Friedrich von Bodenstedt

Als ich der Weisheit nachgestrebt, kam ich den Toren töricht vor, und klug, da ich wie sie gelebt – für weise hält sich nur der Tor.


Am leichtesten schartig werden scharfe Messer, doch schneidet man deshalb mit stumpfen besser?


Am tiefsten schmerzen Wunden, uns geschlagen von Menschen, die der Freundschaft Maske tragen.


Anmut, die dem Geiste eigen, muß in Werk und Wort sich zeigen; nicht von außen, nur von innen ist die Anmut zu gewinnen.


Arbeit, edle Himmelsgabe, zu der Menschen Heil erkoren! Nie bleibt ohne Trost und Labe, wer sich deinem Dienst geschworen.


Aus dem Feuerquell des Weines, aus dem Zaubergrund des Bechers sprudelt Gift und – süße Labung, sprudelt Schönes und – Gemeines: nach dem eignen Wert des Zechers, nach des Trinkenden Begabung.

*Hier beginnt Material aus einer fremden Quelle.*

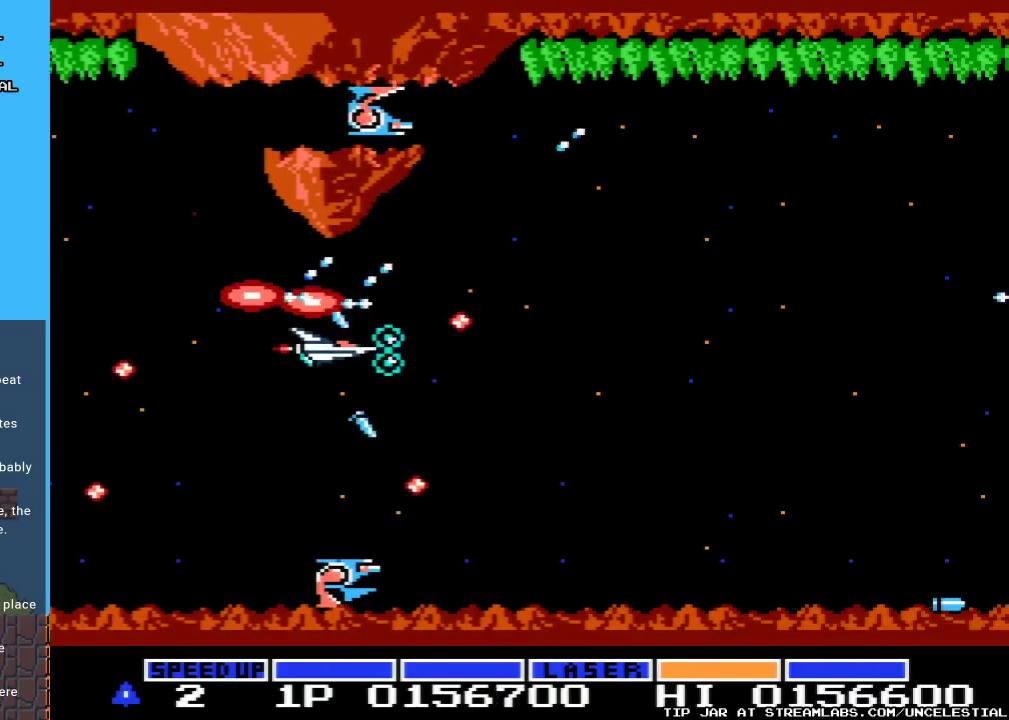
{"buttons": ["A", "DPAD_RIGHT"], "events": [[133, "A", "up"], [133, "DPAD_LEFT", "up"], [200, "A", "down"], [333, "A", "up"], [400, "A", "down"], [433, "DPAD_RIGHT", "down"]]}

Aus derselben Ackerkrume / wächst das Unkraut wie die Blume; / und das Unkraut macht sich breit.


Da in der Achtung dieser Welt so mancher Wicht wird hoch gestellt, gilt mir nur der als rechter Mann, der ehrlich selbst sich achten kann.


Daß die Weisheit nach der Anmut strebt, hat man auf Erden oft erlebt, doch daß die Anmut gern ihr Ohr der Weisheit leiht, kommt seltener vor.


Das Glück der Ehe kann nur offenbaren, / wer es gesegnet an sich selbst erfahren.


Das ist der Fluch der Armut, daß alle ihre Handlungen, mögen sie noch so uneigennützig sein, niedrigem Interesse zugeschrieben werden.


Das Leben ist ein Darlehen, keine Gabe.


Das Paradies der Erde liegt auf dem Rücken der Pferde, in der Gesundheit des Leibes und am Herzen des Weibes.


Das Unglück kann die Weisheit nicht, doch Weisheit kann das Unglück tragen.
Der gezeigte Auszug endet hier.